ECLI:NL:CRVB:2015:3085
Centrale Raad van Beroep
- Hoger beroep
- Rechtspraak.nl
Intrekking van bijstand na niet tijdig overleggen van gevraagde gegevens
In deze zaak gaat het om de intrekking van bijstand aan appellant, die vanaf 25 april 2012 bijstand ontving op basis van de Wet werk en bijstand (WWB). Appellant heeft op 2 mei 2013 het college geïnformeerd dat zijn minderjarige dochter bij hem woont. Het college heeft appellant verzocht om bepaalde gegevens te overleggen, waaronder bankafschriften en toekenningsbeschikkingen.
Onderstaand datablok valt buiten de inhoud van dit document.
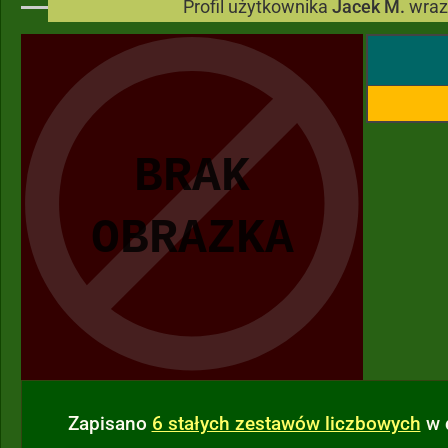
Profil użytkownika
Jacek M.
wraz
Zapisano
6 stałych zestawów liczbowych
w 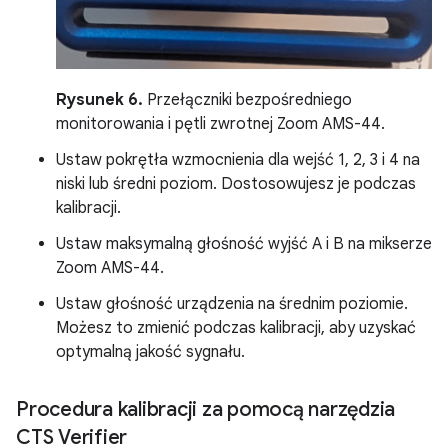
Rysunek 6.
Przełączniki bezpośredniego
monitorowania i pętli zwrotnej Zoom AMS-44.
Ustaw pokrętła wzmocnienia dla wejść 1, 2, 3 i 4 na
niski lub średni poziom. Dostosowujesz je podczas
kalibracji.
Ustaw maksymalną głośność wyjść A i B na mikserze
Zoom AMS-44.
Ustaw głośność urządzenia na średnim poziomie.
Możesz to zmienić podczas kalibracji, aby uzyskać
optymalną jakość sygnału.
Procedura kalibracji za pomocą narzędzia
CTS Verifier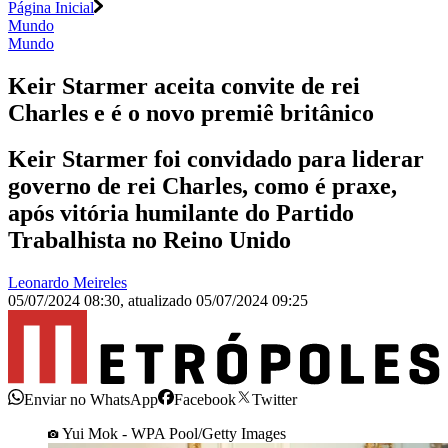
Página Inicial
Mundo
Mundo
Keir Starmer aceita convite de rei
Charles e é o novo premiê britânico
Keir Starmer foi convidado para liderar
governo de rei Charles, como é praxe,
após vitória humilante do Partido
Trabalhista no Reino Unido
Leonardo Meireles
05/07/2024 08:30
,
atualizado
05/07/2024 09:25
Enviar no WhatsApp
Facebook
Twitter
Yui Mok - WPA Pool/Getty Images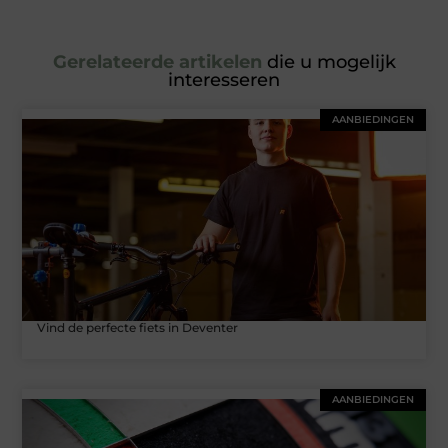
Gerelateerde artikelen
die u mogelijk
interesseren
AANBIEDINGEN
Vind de perfecte fiets in Deventer
AANBIEDINGEN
Appellant heeft echter geweigerd deze gegevens te verstrekken, met als argument dat deze informatie van algemene bekendheid was of niet relevant. Het college heeft daarop de bijstand van appellant opgeschort en later ingetrokken, omdat hij de gevraagde gegevens niet tijdig had overgelegd.
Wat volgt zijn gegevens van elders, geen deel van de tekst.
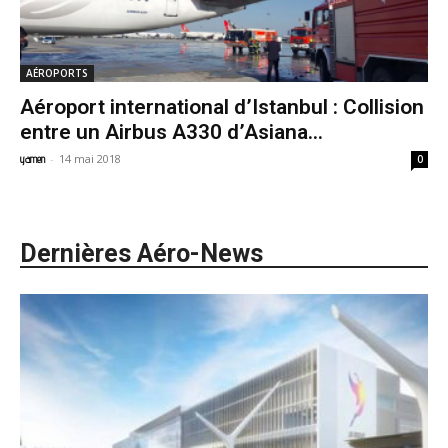
AÉROPORTS
Aéroport international d’Istanbul : Collision
entre un Airbus A330 d’Asiana...
-
14 mai 2018
yamen
0
Dernières Aéro-News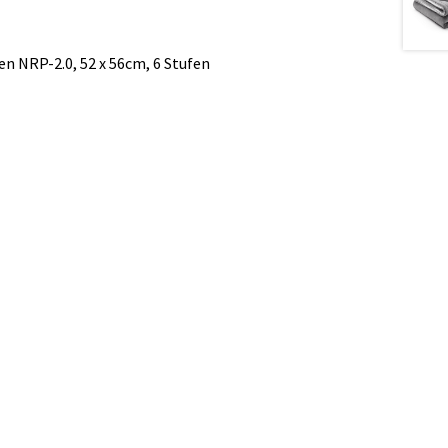
 NRP-2.0, 52 x 56cm, 6 Stufen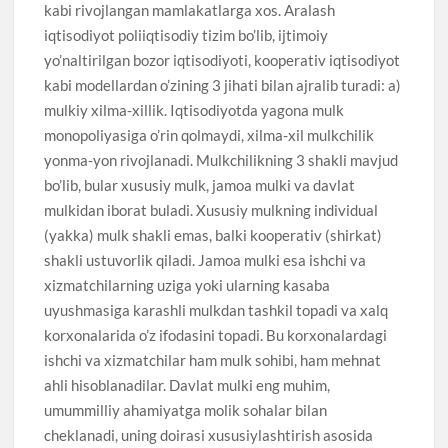
kabi rivojlangan mamlakatlarga xos. Aralash
iqtisodiyot poliiqtisodiy tizim bo’lib, ijtimoiy
yo’naltirilgan bozor iqtisodiyoti, kooperativ iqtisodiyot
kabi modellardan o’zining 3 jihati bilan ajralib turadi: a)
mulkiy xilma-xillik. Iqtisodiyotda yagona mulk
monopoliyasiga o’rin qolmaydi, xilma-xil mulkchilik
yonma-yon rivojlanadi. Mulkchilikning 3 shakli mavjud
bo’lib, bular xususiy mulk, jamoa mulki va davlat
mulkidan iborat buladi. Xususiy mulkning individual
(yakka) mulk shakli emas, balki kooperativ (shirkat)
shakli ustuvorlik qiladi. Jamoa mulki esa ishchi va
xizmatchilarning uziga yoki ularning kasaba
uyushmasiga karashli mulkdan tashkil topadi va xalq
korxonalarida o’z ifodasini topadi. Bu korxonalardagi
ishchi va xizmatchilar ham mulk sohibi, ham mehnat
ahli hisoblanadilar. Davlat mulki eng muhim,
umummilliy ahamiyatga molik sohalar bilan
cheklanadi, uning doirasi xususiylashtirish asosida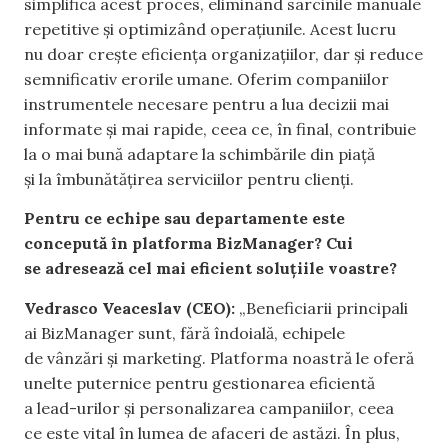
simplifică acest proces, eliminând sarcinile manuale
repetitive și optimizând operațiunile. Acest lucru
nu doar crește eficiența organizațiilor, dar și reduce
semnificativ erorile umane. Oferim companiilor
instrumentele necesare pentru a lua decizii mai
informate și mai rapide, ceea ce, în final, contribuie
la o mai bună adaptare la schimbările din piață
și la îmbunătățirea serviciilor pentru clienți.
Pentru ce echipe sau departamente este
concepută în platforma BizManager? Cui
se adresează cel mai eficient soluțiile voastre?
Vedrasco Veaceslav (CEO):
„Beneficiarii principali
ai BizManager sunt, fără îndoială, echipele
de vânzări și marketing. Platforma noastră le oferă
unelte puternice pentru gestionarea eficientă
a lead-urilor și personalizarea campaniilor, ceea
ce este vital în lumea de afaceri de astăzi. În plus,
De rechtbank heeft het beroep van appellant tegen de intrekking van de bijstand ongegrond verklaard. Appellant heeft in hoger beroep aangevoerd dat het college onterecht heeft gehandeld door de bijstand in te trekken, omdat de gevraagde gegevens al bekend waren bij het college of op een andere manier verkregen konden worden. De Centrale Raad van Beroep heeft echter geoordeeld dat appellant verzuimd heeft om de gevraagde gegevens binnen de gestelde termijn te overleggen en dat dit verzuim hem kan worden verweten. De Raad heeft vastgesteld dat de gevraagde gegevens essentieel waren voor de beoordeling van het recht op bijstand.
De Raad heeft de argumenten van appellant verworpen, waaronder het standpunt dat de gevraagde informatie overbodig was. De Raad heeft geoordeeld dat het aan het college is om te bepalen welke gegevens noodzakelijk zijn voor de beoordeling van de bijstandsverlening. De rechtbank heeft terecht geoordeeld dat de in beroep alsnog overgelegde gegevens niet van betekenis zijn voor de beoordeling van het bestreden besluit. De Raad heeft de aangevallen uitspraak bevestigd en het hoger beroep van appellant afgewezen.